C++ typedef member function signature syntax

I want to declare type definition for a member function signature. Global function typedefs look like this:

typedef int (function_signature)(int, int);
typedef int (*function_pointer) (int, int);

But I’m not able to the same thing for a member function:

typedef int (foo::memberf_signature)(int, int);   // memberf_pointer is not a member of foo
typedef int (foo::*memberf_pointer)(int, int);

It sounds logically to me, because foo:: is the syntax to access a member in the class foo.

How can I typedef just the signature?

Answer

For questions regarding the awkward function pointer syntax, I personally use a cheat-sheet: The Function Pointers Tutorial (downloadable here, thanks to Vector for pointing it out).

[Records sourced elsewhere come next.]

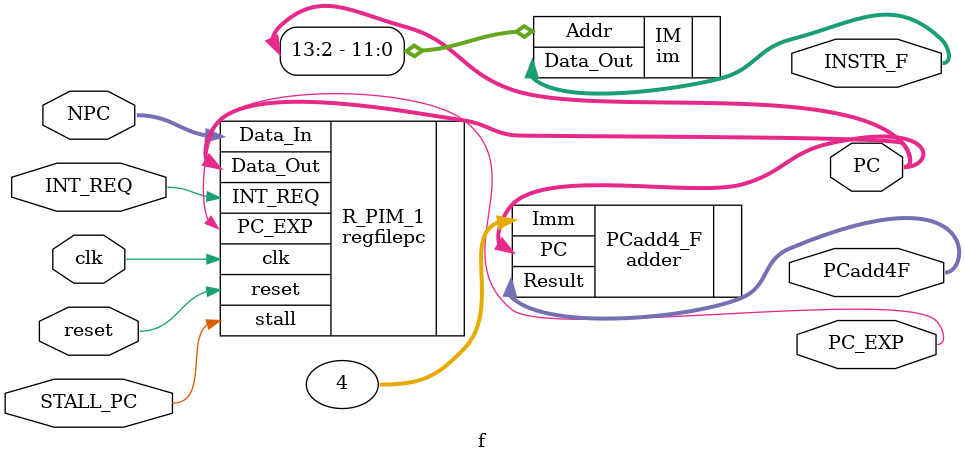
<source format=v>
`timescale 1ns / 1ps
module f(
	input  clk, 
	input  reset,
	input  STALL_PC,
	input  [31:0] NPC,
	output [31:0] INSTR_F,
	output [31:0] PCadd4F,
	output [31:0] PC,
	output PC_EXP,
	input  INT_REQ
    );
	
	// Instantiate the module
regfilepc #(32) R_PIM_1 (.clk(clk), .reset(reset), .stall(STALL_PC), .Data_In(NPC), .Data_Out(PC), .PC_EXP(PC_EXP), .INT_REQ(INT_REQ));

im IM (
    .Addr(PC[13:2]), 
    .Data_Out(INSTR_F)
    );
	 
adder PCadd4_F (
    .PC(PC), 
    .Imm(32'b100), 
    .Result(PCadd4F)
    );


endmodule

</source>
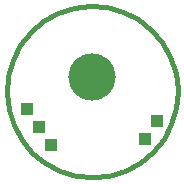
<source format=gbp>
G04 (created by PCBNEW-RS274X (2011-05-25)-stable) date Sun 20 Jan 2013 20:19:42 GMT*
G01*
G70*
G90*
%MOIN*%
G04 Gerber Fmt 3.4, Leading zero omitted, Abs format*
%FSLAX34Y34*%
G04 APERTURE LIST*
%ADD10C,0.006000*%
%ADD11C,0.015000*%
%ADD12C,0.157500*%
%ADD13R,0.039400X0.039400*%
G04 APERTURE END LIST*
G54D10*
G54D11*
X42224Y-39370D02*
X42169Y-39924D01*
X42008Y-40457D01*
X41747Y-40949D01*
X41395Y-41381D01*
X40965Y-41736D01*
X40475Y-42000D01*
X39943Y-42165D01*
X39389Y-42223D01*
X38836Y-42173D01*
X38301Y-42016D01*
X37808Y-41758D01*
X37374Y-41409D01*
X37016Y-40982D01*
X36747Y-40494D01*
X36579Y-39963D01*
X36517Y-39409D01*
X36563Y-38855D01*
X36717Y-38320D01*
X36972Y-37824D01*
X37318Y-37388D01*
X37742Y-37027D01*
X38228Y-36755D01*
X38758Y-36583D01*
X39311Y-36517D01*
X39865Y-36560D01*
X40402Y-36710D01*
X40899Y-36961D01*
X41338Y-37304D01*
X41702Y-37725D01*
X41977Y-38210D01*
X42153Y-38738D01*
X42222Y-39291D01*
X42224Y-39370D01*
G54D12*
X39370Y-38878D03*
G54D13*
X37992Y-41142D03*
X37598Y-40551D03*
X37205Y-39961D03*
X41535Y-40354D03*
X41142Y-40945D03*
M02*

</source>
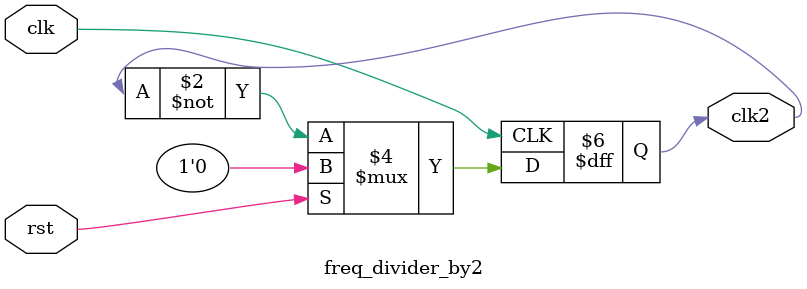
<source format=v>
module freq_divider_by2(
    input clk,rst,
    output reg clk2
);

    always@(posedge clk) begin
        if(rst)
            clk2 <= 0;
        else     
            clk2 <= ~clk2;
    end        

endmodule

</source>
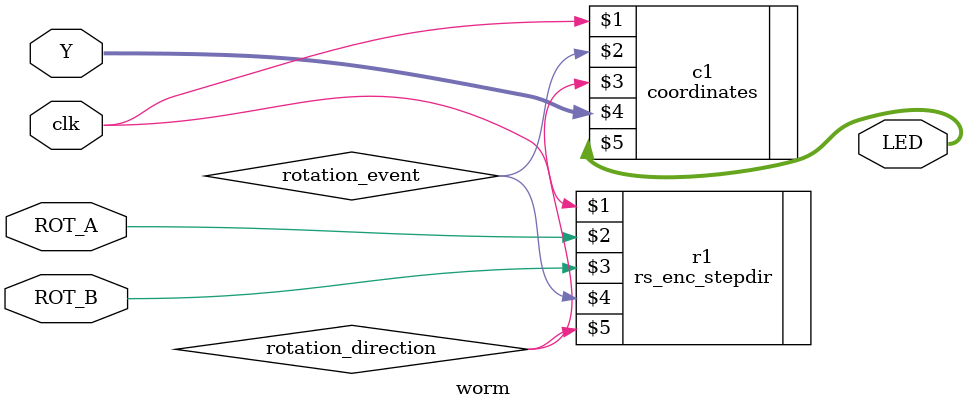
<source format=v>
`timescale 1ns / 1ps
module worm(clk, ROT_A, ROT_B, Y, LED);
	input clk;
	input ROT_A;
	input ROT_B;
	input [3:0]Y;
	
	output [7:0]LED;
	
	wire [7:0]LED;
	wire rotation_event;
	wire rotation_direction;
	
	
	rs_enc_stepdir r1(clk, ROT_A, ROT_B, rotation_event, rotation_direction);
	coordinates c1(clk, rotation_event, rotation_direction, Y, LED);

endmodule

</source>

The signature of a member function, however, is a bit different from the signature of a regular function, as you experienced.

As you probably know, a member function has a hidden parameter, this, whose type need be specified.

// C++11 and above.
using Member = int (Foo::*)(int, int);

// C++03 and below.
typedef int (Foo::*Member)(int, int);

does let you specify that the first element passed to the function will be a Foo* (and thus your method really takes 3 arguments, when you think of it, not just 2.

However there is another reason too, for forcing you to specify the type.

A function pointer might refer to a virtual function, in which case things can get quite complicated. Therefore, the very size of the in-memory representation changes depending on the type of function. Indeed, on Visual Studio, a function pointer’s size might vary between 1 and 4 times the size of a regular pointer. This depends on whether the function is virtual, notably.

Therefore, the class the function refers to is part of the signature, and there is no work-around.